Markerless technologies use the features of the face such as nostrils, the corners of the lips and eyes, and wrinkles and then track them. This technology is discussed and demonstrated at CMU, IBM, University of Manchester (where much of this started with Tim Cootes, Gareth Edwards and Chris Taylor) and other locations, using active appearance models, principal component analysis, eigen tracking, deformable surface models and other techniques to track the desired facial features from frame to frame. This technology is much less cumbersome, and allows greater expression for the actor.
These vision based approaches also have the ability to track pupil movement, eyelids, teeth occlusion by the lips and tongue, which are obvious problems in most computer animated features. Typical limitations of vision based approaches are resolution and frame rate, both of which are decreasing as issues as high speed, high resolution CMOS cameras become available from multiple sources.

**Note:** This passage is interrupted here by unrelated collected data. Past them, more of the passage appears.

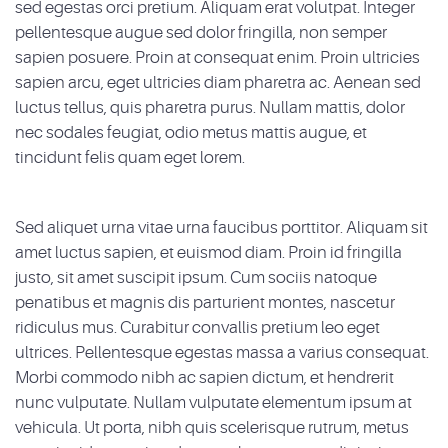
sed egestas orci pretium. Aliquam erat volutpat. Integer
pellentesque augue sed dolor fringilla, non semper
sapien posuere. Proin at consequat enim. Proin ultricies
sapien arcu, eget ultricies diam pharetra ac. Aenean sed
luctus tellus, quis pharetra purus. Nullam mattis, dolor
nec sodales feugiat, odio metus mattis augue, et
tincidunt felis quam eget lorem.
Sed aliquet urna vitae urna faucibus porttitor. Aliquam sit
amet luctus sapien, et euismod diam. Proin id fringilla
justo, sit amet suscipit ipsum. Cum sociis natoque
penatibus et magnis dis parturient montes, nascetur
ridiculus mus. Curabitur convallis pretium leo eget
ultrices. Pellentesque egestas massa a varius consequat.
Morbi commodo nibh ac sapien dictum, et hendrerit
nunc vulputate. Nullam vulputate elementum ipsum at
vehicula. Ut porta, nibh quis scelerisque rutrum, metus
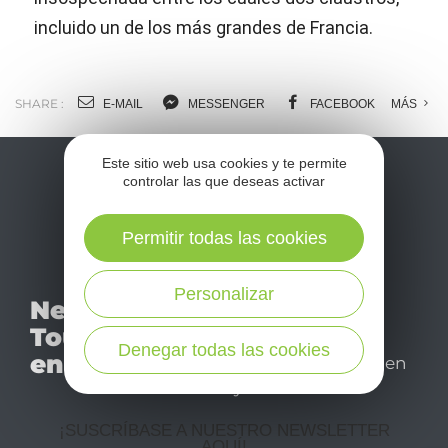
incluido un de los más grandes de Francia.
SHARE :
E-MAIL
MESSENGER
FACEBOOK
MÁS
Este sitio web usa cookies y te permite
controlar las que deseas activar
Permitir todas las cookies
No se pierda nuestro
Personalizar
Newsletter
mensual newsletter y
Tourismo
déjese inspirar para
Denegar todas las cookies
en Aveyron
disfrutar de su estancia en
el Aveyron.
¡SUSCRÍBASE A NUESTRO NEWSLETTER
AQUÍ!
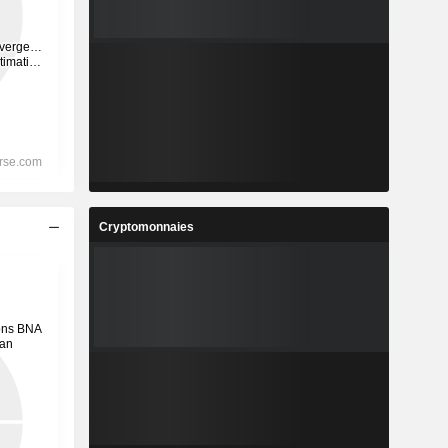
Cryptomonnaies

The technology for markerless face tracking is related to that in a Facial recognition system, since a facial recognition system can potentially be applied sequentially to each frame of video, resulting in face tracking. For example, the Neven Vision system (formerly Eyematics, now acquired by Google) allowed real-time 2D face tracking with no person-specific training; their system was also amongst the best-performing facial recognition systems in the U.S. Government's 2002 Facial Recognition Vendor Test (FRVT). On the other hand some recognition systems do not explicitly track expressions or even fail on non-neutral expressions, and so are not suitable for tracking. Conversely, systems such as deformable surface models pool temporal information to disambiguate and obtain more robust results, and thus could not be applied from a single photograph.
Markerless face tracking has progressed to commercial systems such as image-metrics, Dynamixyz and has been applied in movies such as The Matrix sequels and The Curious Case of Benjamin Button. The latter used the Mova Contour system to capture a deformable facial model, which was then animated with a combination of manual and vision tracking. Avatar was another prominent performance capture movie however it used painted markers rather than being markerless.

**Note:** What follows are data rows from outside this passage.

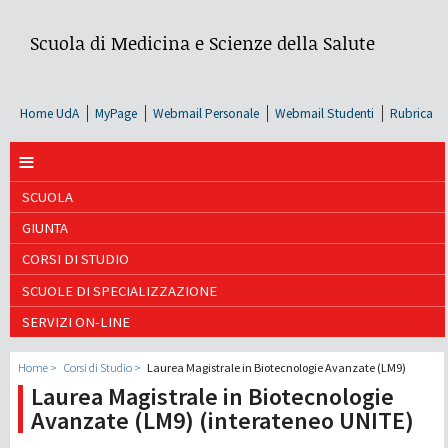
Scuola di Medicina e Scienze della Salute
Home UdA
MyPage
Webmail Personale
Webmail Studenti
Rubrica
≡
SCUOLA
GIUNTA
CORSI DI STUDIO
SCUOLE DI SPECIALIZZAZIONE
SERVIZI ON-LINE
Home
Corsi di Studio
Laurea Magistrale in Biotecnologie Avanzate (LM9)
Laurea Magistrale in Biotecnologie
Avanzate (LM9) (interateneo UNITE)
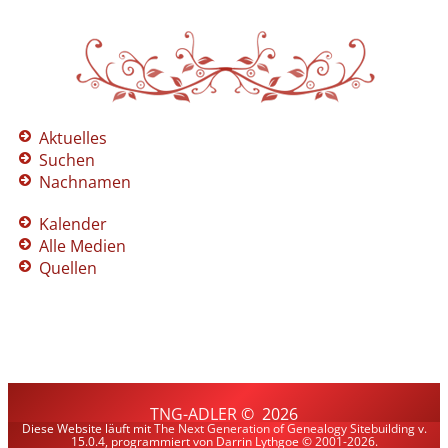
Aktuelles
Suchen
Nachnamen
Kalender
Alle Medien
Quellen
TNG-ADLER
©
2026
Diese Website läuft mit
The Next Generation of Genealogy Sitebuilding
v.
15.0.4, programmiert von Darrin Lythgoe © 2001-2026.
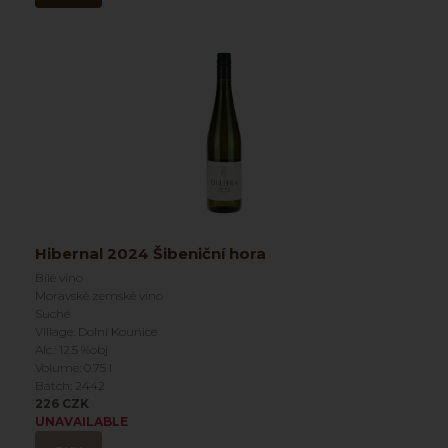
Hibernal 2024 Šibeniční hora
Bílé víno
Moravské zemské víno
Suché
Village: Dolní Kounice
Alc.: 12.5 %obj
Volume: 0.75 l
Batch: 2442
226 CZK
UNAVAILABLE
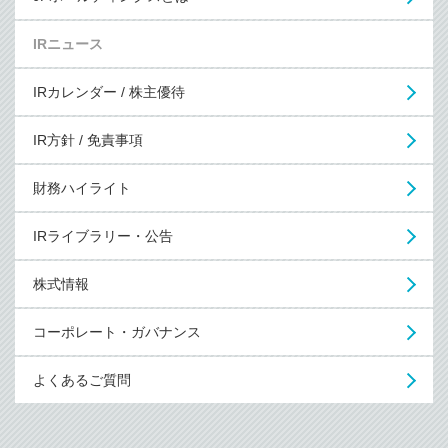
IRニュース
IRカレンダー / 株主優待
IR方針 / 免責事項
財務ハイライト
IRライブラリー・公告
株式情報
コーポレート・ガバナンス
よくあるご質問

Markerless systems can be classified according to several distinguishing criteria:
- 2D versus 3D tracking
- whether person-specific training or other human assistance is required
- real-time performance (which is only possible if no training or supervision is required)
- whether they need an additional source of information such as projected patterns or invisible paint such as used in the Mova system.
To date, no system is ideal with respect to all these criteria. For example the Neven Vision system was fully automatic and required no hidden patterns or per-person training, but was 2D. The Face/Off system is 3D, automatic, and real-time but requires projected patterns.